**Fragmento proporcionado**
En el lenguaje común, que además es el que se acepta en las leyes y tratados internacionales, la nación es el sujeto político en el que reside la soberanía de un Estado. Es decir, que la nación es la instancia política máxima. Por tanto, si Cataluña es una nación, en cualquier momento podría decidir unilateralmente realizar alianzas internacionales, organizar formas de gobierno diferentes, o escindirse de España.
Por si cupiera alguna duda, el Estatuto corrobora que su legitimidad no se funda en la Nación española, sino en la soberanía del pueblo catalán. Así, el artículo 2 afirma: “Los poderes de la Generalidad emanan del pueblo de Cataluña y se ejercen de acuerdo con lo establecido en el presente Estatuto y la Constitución”.
A partir de ahí el Estatuto tiene un enfoque netamente nacionalista, distinguiendo en todo momento dos marcos que entiende diferentes e independientes: el catalán y el español. Este último viene a ser como una carcasa externa con la que hay que contar, pero que es ajena.
El artículo 6 establece que “La lengua propia de Cataluña es el catalán”, para a continuación añadir que como tal tendrá preeminencia en todos los órdenes públicos. Por su parte el español también es oficial (aunque queda como residual al no contar con esa preferencia) porque “es la lengua oficial del Estado español”. Esto no hace sino violentar la auténtica realidad de Cataluña, pues tan propio le es el catalán como el español. Basta con pasear por una calle, entrar a un bar o a una tienda para comprobarlo. Y en cuanto a su cultura, ¿acaso Joan Maragall o Eugenio D´Ors o tantísimos otros escribían y escriben en una lengua “ajena” cuando lo hacen en español?

**En qué consiste**
Devuelve completo, sin alterar una sola palabra, el fragmento sobre el Estatuto de Cataluña.

**Extractos de entradas**
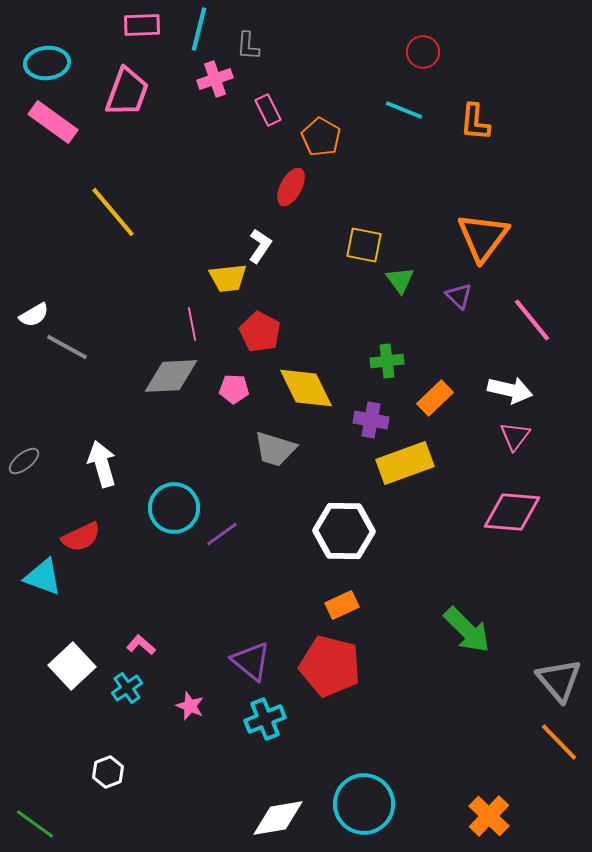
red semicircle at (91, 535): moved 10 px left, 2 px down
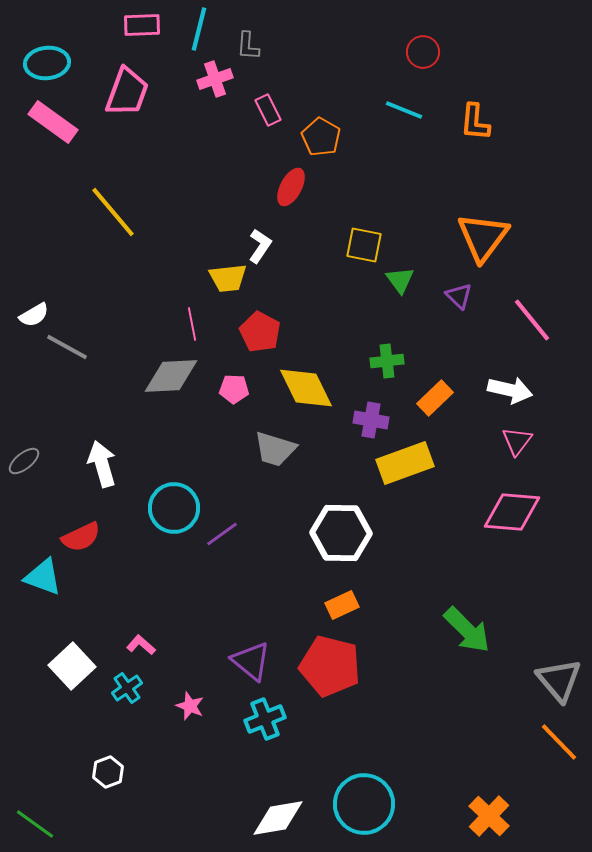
pink triangle at (515, 436): moved 2 px right, 5 px down
white hexagon at (344, 531): moved 3 px left, 2 px down
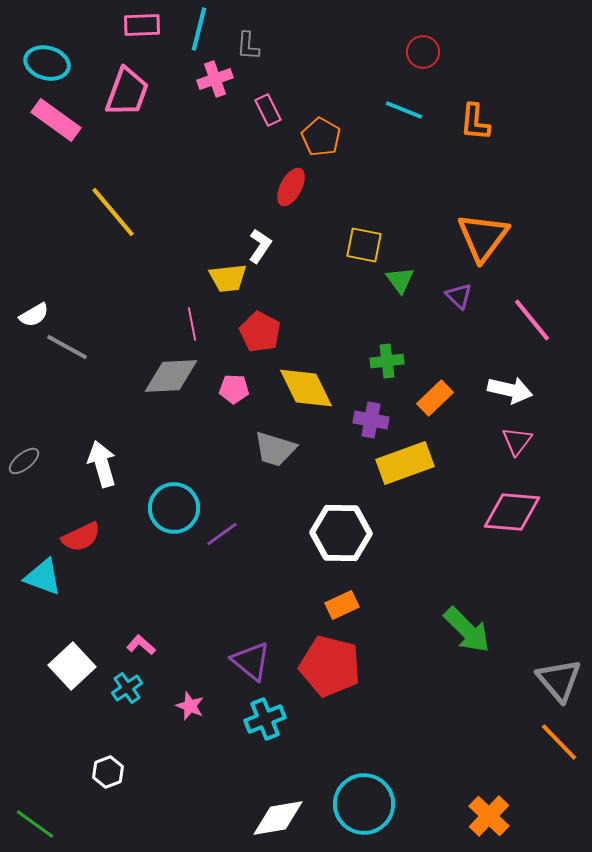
cyan ellipse at (47, 63): rotated 21 degrees clockwise
pink rectangle at (53, 122): moved 3 px right, 2 px up
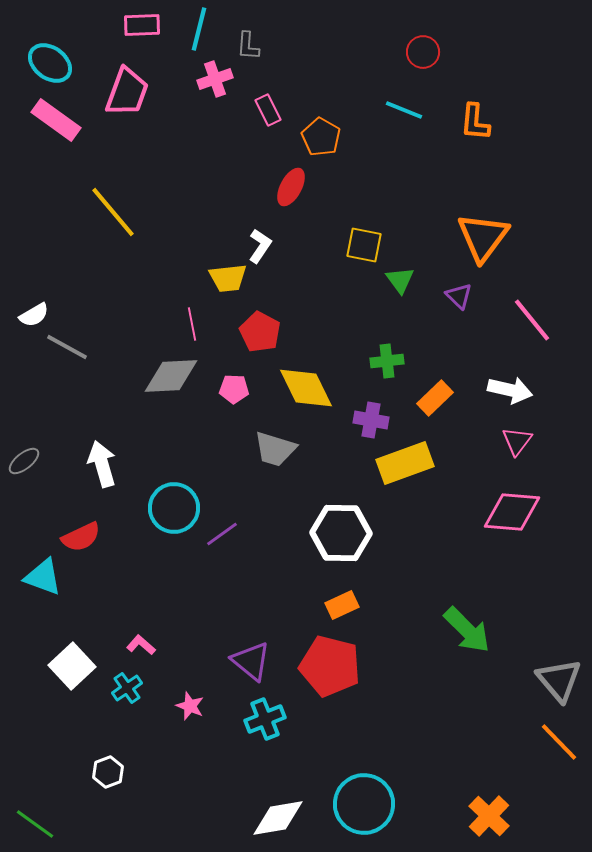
cyan ellipse at (47, 63): moved 3 px right; rotated 21 degrees clockwise
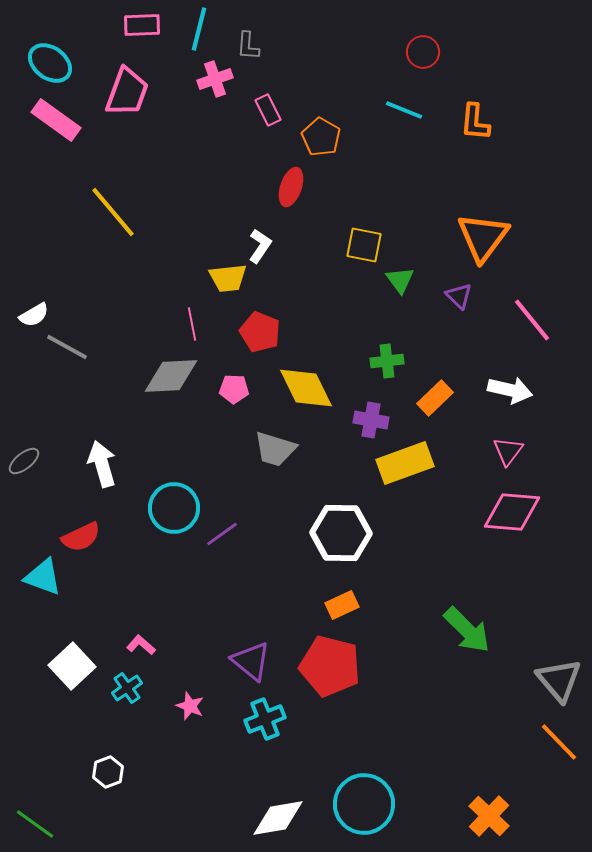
red ellipse at (291, 187): rotated 9 degrees counterclockwise
red pentagon at (260, 332): rotated 6 degrees counterclockwise
pink triangle at (517, 441): moved 9 px left, 10 px down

**El resultado**
En el lenguaje común, que además es el que se acepta en las leyes y tratados internacionales, la nación es el sujeto político en el que reside la soberanía de un Estado. Es decir, que la nación es la instancia política máxima. Por tanto, si Cataluña es una nación, en cualquier momento podría decidir unilateralmente realizar alianzas internacionales, organizar formas de gobierno diferentes, o escindirse de España.
Por si cupiera alguna duda, el Estatuto corrobora que su legitimidad no se funda en la Nación española, sino en la soberanía del pueblo catalán. Así, el artículo 2 afirma: “Los poderes de la Generalidad emanan del pueblo de Cataluña y se ejercen de acuerdo con lo establecido en el presente Estatuto y la Constitución”.
A partir de ahí el Estatuto tiene un enfoque netamente nacionalista, distinguiendo en todo momento dos marcos que entiende diferentes e independientes: el catalán y el español. Este último viene a ser como una carcasa externa con la que hay que contar, pero que es ajena.
El artículo 6 establece que “La lengua propia de Cataluña es el catalán”, para a continuación añadir que como tal tendrá preeminencia en todos los órdenes públicos. Por su parte el español también es oficial (aunque queda como residual al no contar con esa preferencia) porque “es la lengua oficial del Estado español”. Esto no hace sino violentar la auténtica realidad de Cataluña, pues tan propio le es el catalán como el español. Basta con pasear por una calle, entrar a un bar o a una tienda para comprobarlo. Y en cuanto a su cultura, ¿acaso Joan Maragall o Eugenio D´Ors o tantísimos otros escribían y escriben en una lengua “ajena” cuando lo hacen en español?